If something or someone doesn’t intervene to stop it, Israel will face a full-blown bus strike on Monday. Egged drivers plan to walk off the job, demanding a pay raise.
According to unions representing Egged drivers, they are the worst-paid transport workers in Israel, earning an average of NIS 33 (just under $10) per hour. Management has failed to raise their salaries for several years in line with agreements, and has gone on a major campaign to “damage the rights of drivers,” the unions said.
Histadrut officials said that the decision to strike was made only after extensive attempts to arrive at an agreement with management. “All of our attempts have been rebuffed,” the Histadrut said. Even so, the union said, it was taking into consideration the responsibility drivers had to keep the country on the move; instead of calling the strike for Sunday, it had moved the deadline for a resolution forward to Monday, because tens of thousands of soldiers and students needed to get to their destinations Sunday, at the beginning of the new week.

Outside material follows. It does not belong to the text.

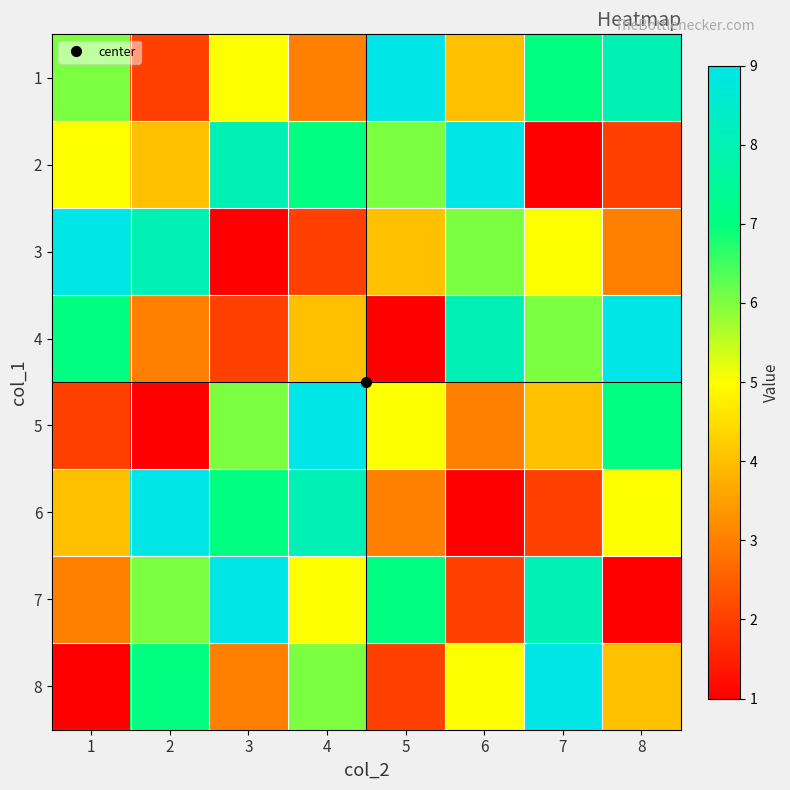

Which series has the largest range (max minus min)?

2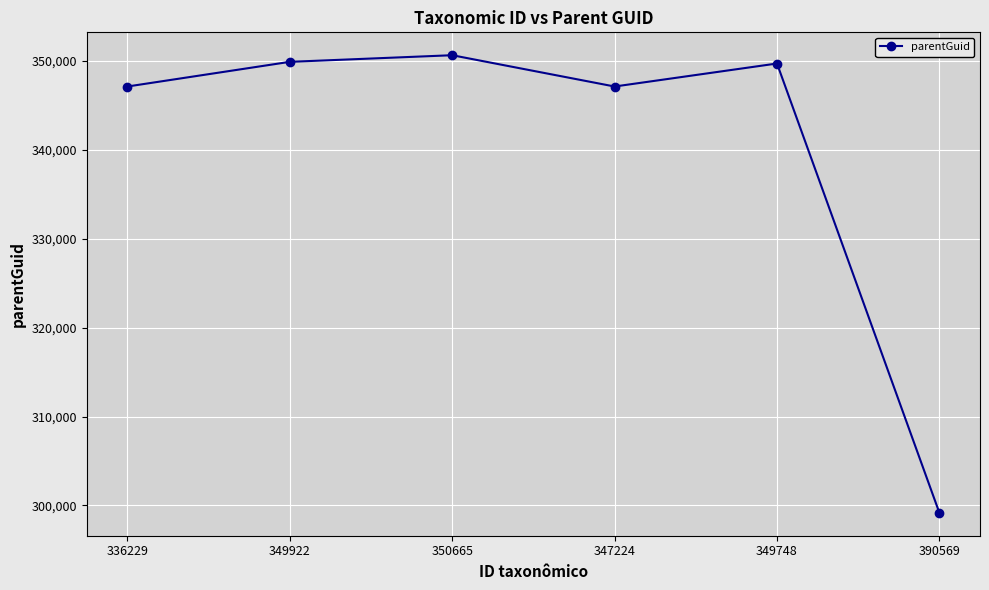

What is the sum of all values?

2043739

Egged bus lines cover the large majority of Israel, with intercity bus lines throughout the country. Egged buses are also the primary means of public transport in most of Israel’s large cities, except for the Tel Aviv area and Modi’in. If a strike does materialize, Egged officials said that the unions would basically “paralyze the country,” preventing people who cannot afford cars from getting to work, and creating huge traffic jams.